Qui l’aurait cru? Déjà aux derniers momens du roi Louis XVIII, ce personnage toujours agité avait noué toute une intrigue pour donner un successeur à M. Corbière, dont il accusait « la nonchalance et la paresse. » Il fallait au ministère de l’intérieur une main plus énergique, un homme plus actif, et il ajoute avec une risible humilité : « Il faut bien que j’avoue qu’il s’agissait de moi! » Le rêve avait paru bizarre même au prince qui allait être Charles X. A défaut du ministère de l’intérieur, M. Sosthènes de La Rochefoucauld prétendait avoir reçu du roi expirant le titre de ministre d’État.

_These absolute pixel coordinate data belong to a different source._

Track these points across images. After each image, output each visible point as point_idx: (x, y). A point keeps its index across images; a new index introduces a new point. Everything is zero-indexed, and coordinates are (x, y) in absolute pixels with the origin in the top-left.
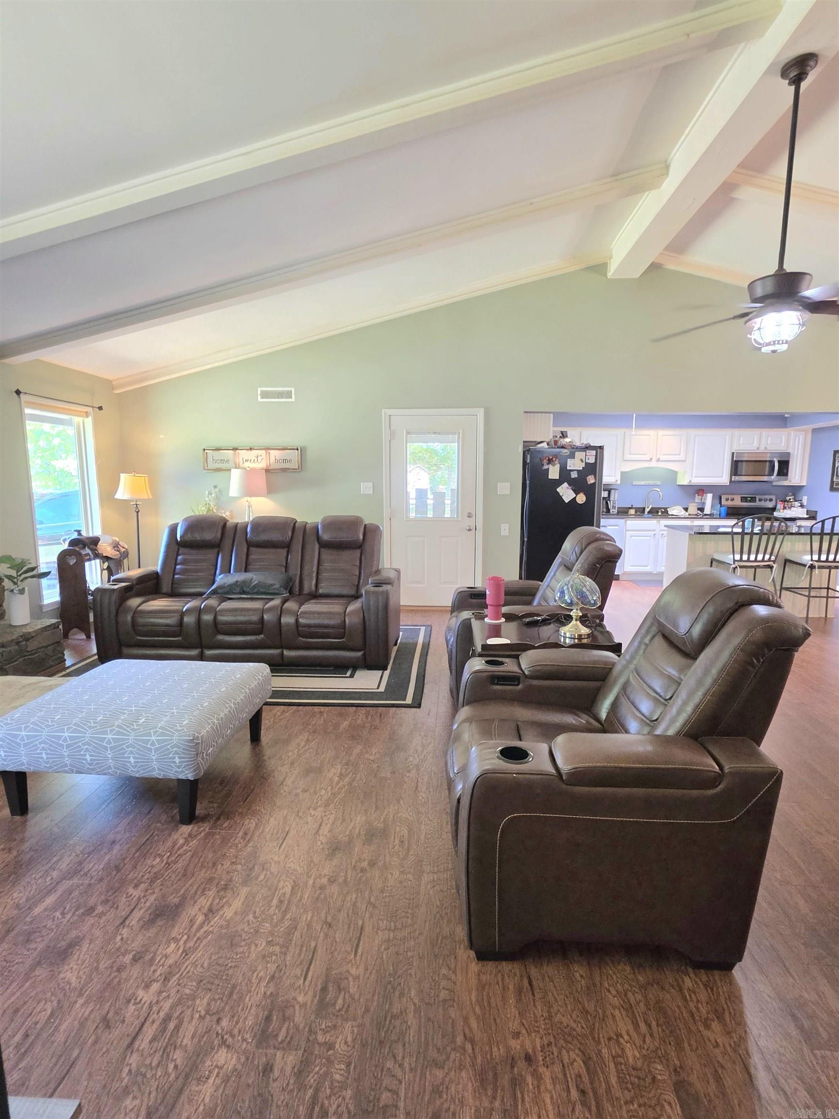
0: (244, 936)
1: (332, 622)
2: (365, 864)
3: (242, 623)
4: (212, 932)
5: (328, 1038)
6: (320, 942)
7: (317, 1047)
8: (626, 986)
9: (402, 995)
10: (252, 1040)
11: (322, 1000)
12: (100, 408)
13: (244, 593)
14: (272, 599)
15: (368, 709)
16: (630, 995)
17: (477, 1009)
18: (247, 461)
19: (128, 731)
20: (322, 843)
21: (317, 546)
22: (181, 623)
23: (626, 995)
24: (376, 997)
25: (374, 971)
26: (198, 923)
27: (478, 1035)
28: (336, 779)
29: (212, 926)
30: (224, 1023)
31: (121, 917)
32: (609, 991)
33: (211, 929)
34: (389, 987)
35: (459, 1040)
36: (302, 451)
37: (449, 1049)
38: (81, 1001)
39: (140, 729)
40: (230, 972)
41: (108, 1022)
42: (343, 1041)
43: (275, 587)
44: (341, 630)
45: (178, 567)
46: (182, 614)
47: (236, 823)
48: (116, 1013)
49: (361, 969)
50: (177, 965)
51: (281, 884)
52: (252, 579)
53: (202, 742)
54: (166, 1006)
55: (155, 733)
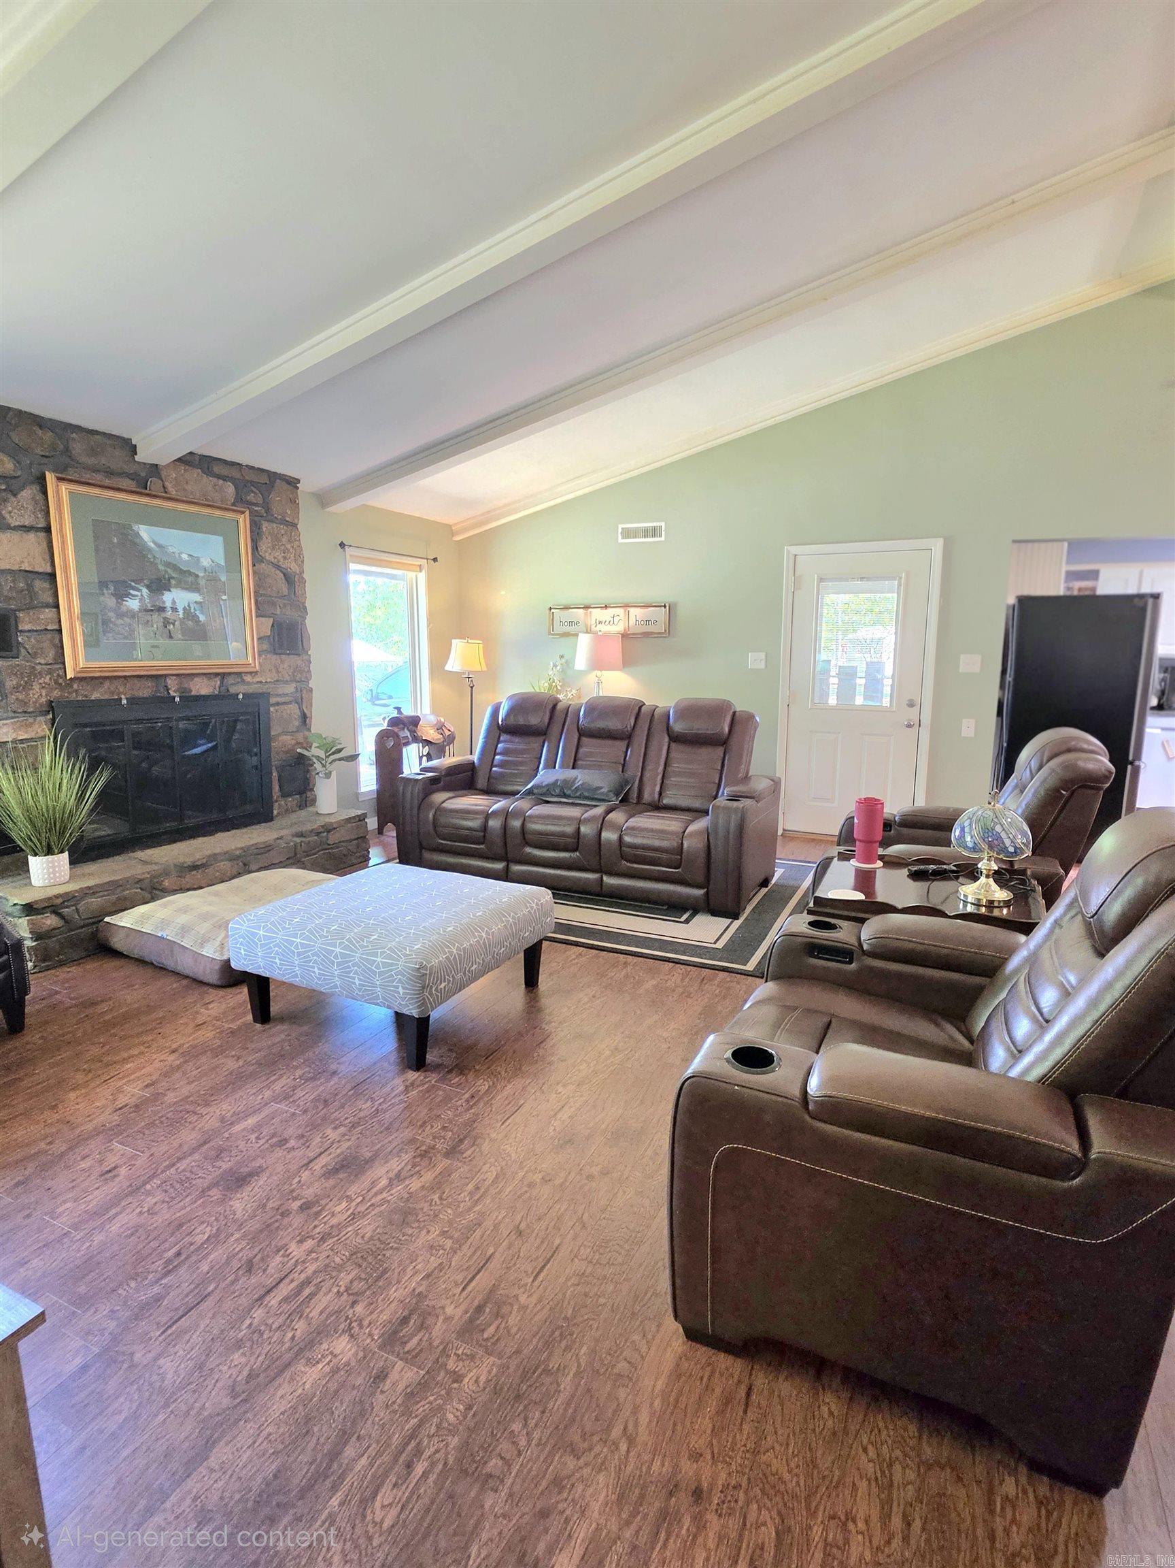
0: (420, 1216)
1: (665, 844)
2: (595, 1170)
3: (553, 834)
4: (388, 1201)
5: (459, 1368)
6: (501, 1249)
7: (442, 1373)
8: (898, 1453)
9: (568, 1348)
10: (379, 1338)
11: (471, 1320)
12: (435, 560)
13: (565, 796)
14: (597, 806)
15: (689, 968)
16: (897, 1467)
17: (657, 1403)
18: (600, 622)
19: (356, 947)
20: (555, 1130)
21: (667, 739)
22: (485, 828)
23: (890, 1465)
24: (535, 1341)
25: (548, 1307)
26: (378, 1188)
27: (643, 1436)
28: (608, 1053)
29: (392, 1195)
30: (359, 1309)
31: (308, 1157)
32: (865, 1450)
33: (389, 1198)
34: (557, 1333)
35: (616, 1432)
36: (671, 608)
37: (596, 1438)
38: (237, 1236)
39: (368, 946)
40: (388, 1254)
41: (252, 1266)
42: (474, 1378)
43: (602, 790)
44: (677, 856)
45: (497, 757)
46: (488, 816)
47: (467, 1081)
48: (262, 1259)
49: (534, 1299)
50: (339, 1227)
51: (486, 1168)
52: (576, 778)
53: (430, 974)
54: (311, 1268)
55: (382, 953)
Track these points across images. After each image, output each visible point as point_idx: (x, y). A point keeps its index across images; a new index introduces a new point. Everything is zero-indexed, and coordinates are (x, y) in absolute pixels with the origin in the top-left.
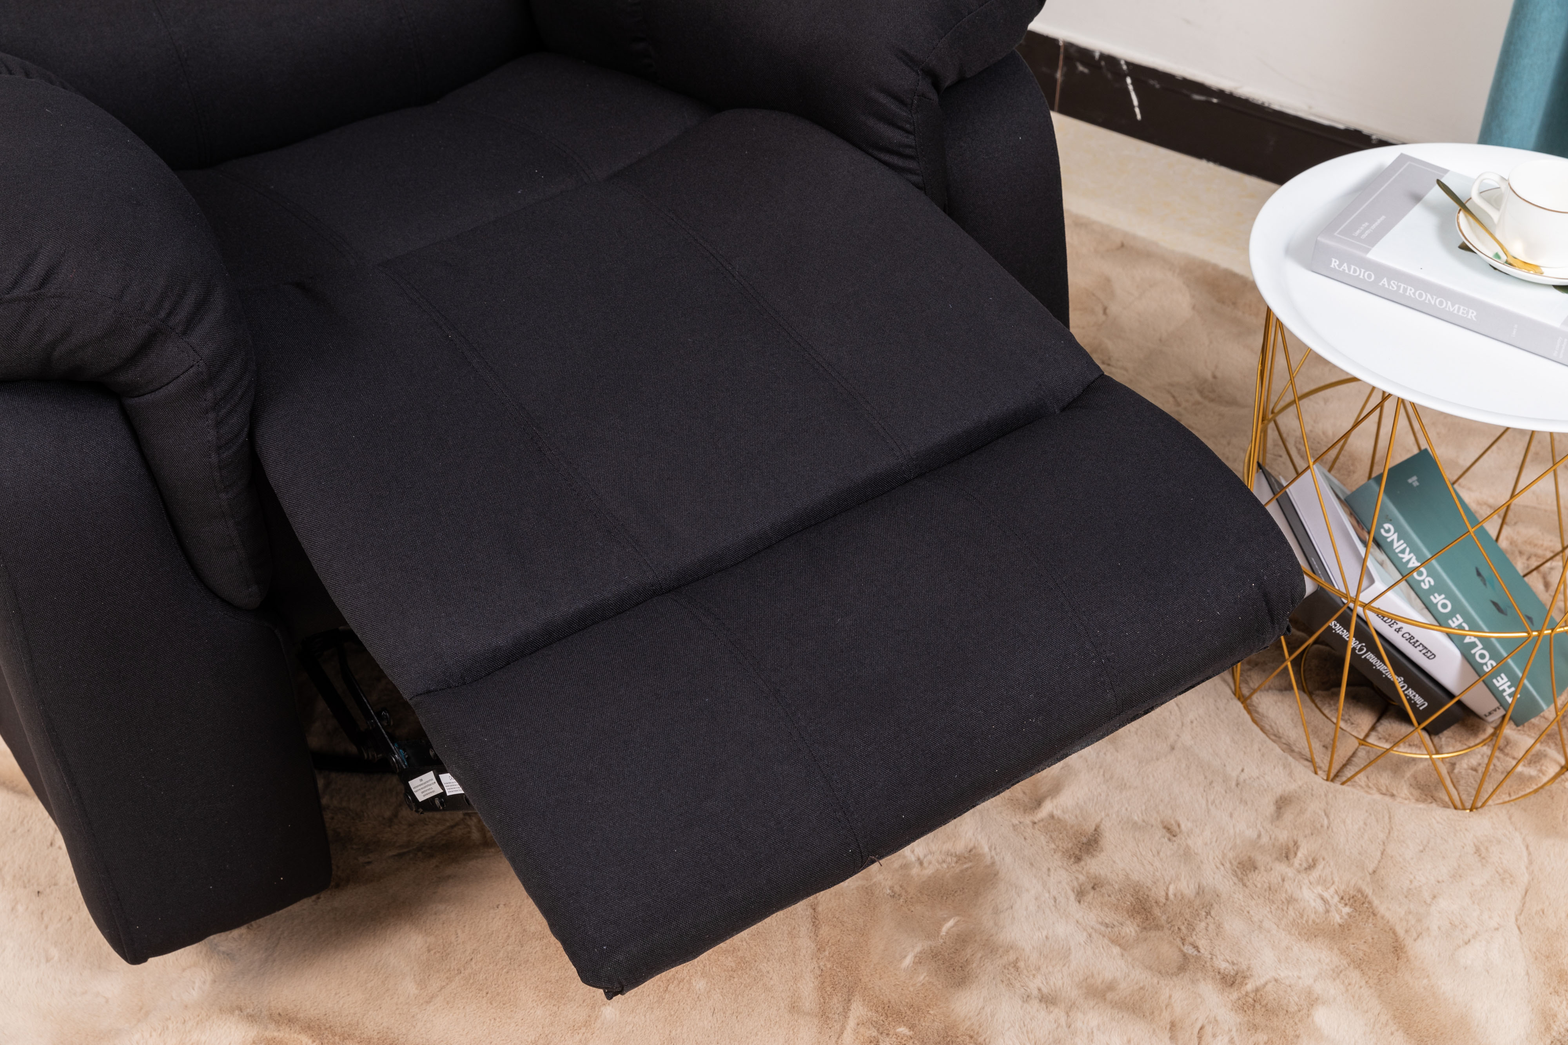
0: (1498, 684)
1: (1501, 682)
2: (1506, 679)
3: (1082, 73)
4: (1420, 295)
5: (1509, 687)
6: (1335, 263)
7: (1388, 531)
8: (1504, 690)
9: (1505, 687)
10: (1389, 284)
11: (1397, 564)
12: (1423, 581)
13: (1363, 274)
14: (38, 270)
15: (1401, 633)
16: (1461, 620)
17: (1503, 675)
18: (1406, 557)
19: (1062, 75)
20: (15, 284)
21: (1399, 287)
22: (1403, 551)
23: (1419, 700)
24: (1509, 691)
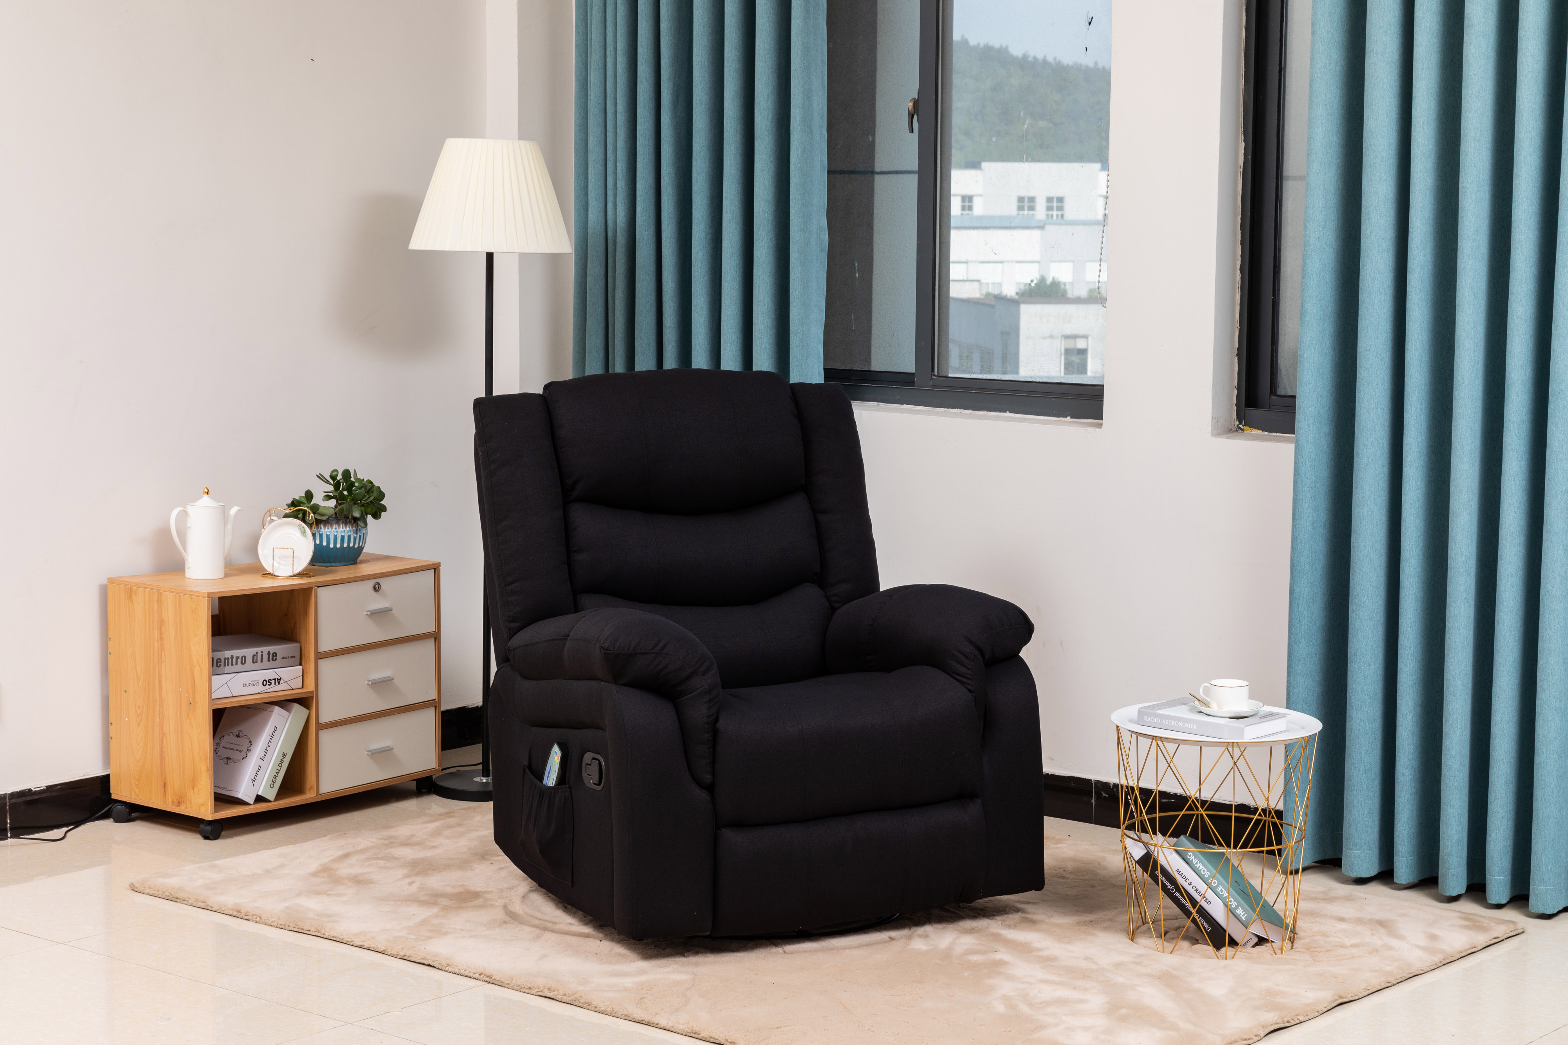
0: (1238, 912)
1: (1239, 910)
2: (1241, 909)
3: (1105, 796)
4: (1177, 724)
5: (1242, 912)
6: (1145, 718)
7: (1190, 856)
8: (1241, 914)
9: (1241, 912)
10: (1166, 722)
11: (1195, 869)
12: (1205, 874)
13: (1156, 720)
14: (661, 645)
15: (1191, 886)
16: (1221, 887)
17: (1239, 907)
18: (1198, 865)
19: (1094, 801)
20: (653, 648)
21: (1169, 722)
22: (1197, 863)
23: (1207, 926)
24: (1242, 914)
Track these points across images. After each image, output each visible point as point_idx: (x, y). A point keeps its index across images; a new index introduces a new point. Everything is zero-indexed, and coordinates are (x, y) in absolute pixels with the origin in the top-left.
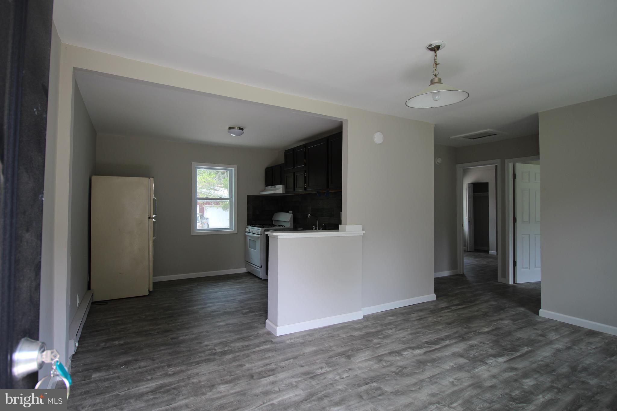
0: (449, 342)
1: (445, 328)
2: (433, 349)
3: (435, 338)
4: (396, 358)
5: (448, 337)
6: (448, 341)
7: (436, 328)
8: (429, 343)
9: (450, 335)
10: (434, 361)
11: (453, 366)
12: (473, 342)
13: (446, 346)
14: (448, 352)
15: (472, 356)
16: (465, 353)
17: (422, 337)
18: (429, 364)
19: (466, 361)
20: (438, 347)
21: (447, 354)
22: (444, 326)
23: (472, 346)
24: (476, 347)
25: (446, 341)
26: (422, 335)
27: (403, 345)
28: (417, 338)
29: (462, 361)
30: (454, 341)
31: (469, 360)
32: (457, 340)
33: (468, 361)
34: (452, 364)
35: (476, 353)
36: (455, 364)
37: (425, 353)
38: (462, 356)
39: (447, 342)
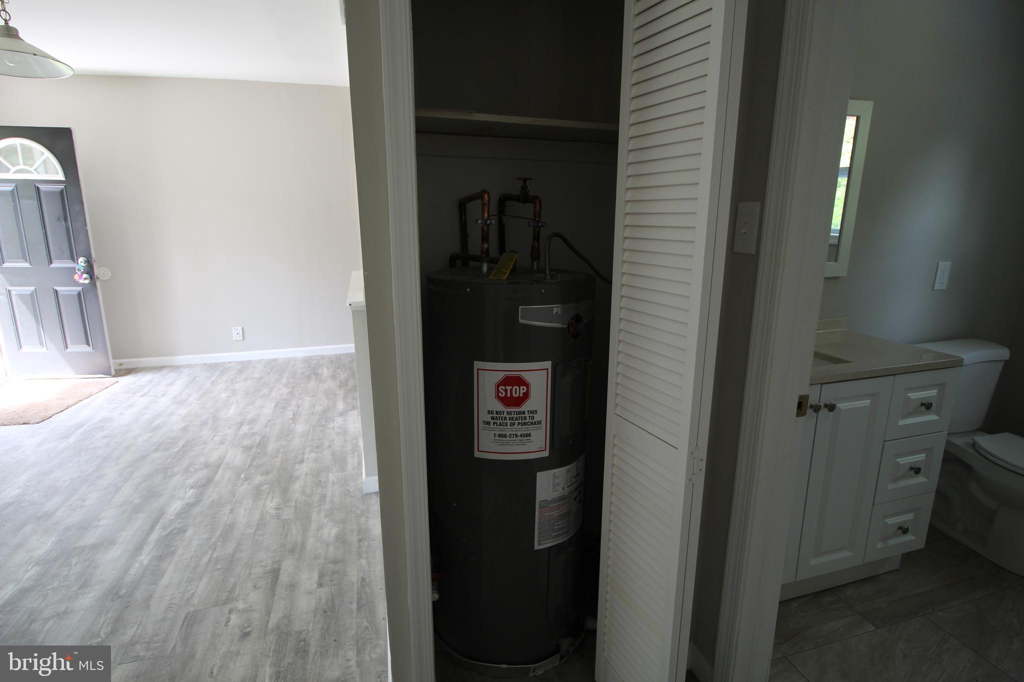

Ce nouveau rêve s’était encore évanoui devant un mot ironique de M. de Villèle. A défaut du ministère de l’intérieur et du titre de ministre d’État, le remuant personnage avait dû se contenter de la direction des beaux-arts, détachée du ministère de la maison du roi, occupée par son père le duc de Doudeauville, — et dans ce poste il a été l’amusement de son temps[1]. M. Sosthènes de La Rochefoucauld ne se croyait pas moins l’inspirateur, le conseiller, le guide du ministère; il ne se décourageait pas, et un matin de 1826, revenant de province, il arrivait chez M. de Villèle pour lui déclarer solennellement que les choses s’aggravaient d’une manière effrayante, que le roi avait perdu sa popularité, qu’on restait « sans lois protectrices, sans institutions pour fonder la monarchie, sans aristocratie pour la défendre, que nulle part la main du gouvernement ne se faisait sentir, etc. » La conclusion de cette espèce d’ultimatum accompagné de complimens pour le chef du cabinet était qu’il fallait changer au plus vite quelques-uns des

  1. M. de Villèle assure dans ses Mémoires qu’il n’avait jamais eu à se plaindre de Mme du Cayla. Il raconte que M. de Semonville lui avait dit plaisamment un jour « qu’il était né coiffé, » qu’il fallait une favorite et que celle qui l’était ne se mêlerait jamais de ses affaires; il ajoute seulement: — « Il est vrai que par ricochet un autre s’en mêlait... Il me causa des difficultés par son incessante activité et son désir de se rendre utile. La vaine tentative d’amortir l’opposition des journaux, celle reproduite si souvent d’introduire dans le ministère des capacités supérieures à celles qui s’y trouvaient, ont été pour moi des occasions d’embarras. La première a coûté, je crois, beaucoup d’argent à la liste civile; mais c’est une chose dont je ne me suis jamais occupé... » — L’idée d’acheter les journaux par des faveurs ou même à prix d’argent donnait lieu à un des incidens amusans de l’époque. M. Delatouche, après avoir reçu l’argent, l’affectait, au nom du directeur des Beaux-Arts, à une souscription publique ouverte en ce moment. M. de La Rochefoucauld ne servait qu’à déverser le ridicule sur l’administration, sur le roi lui-même.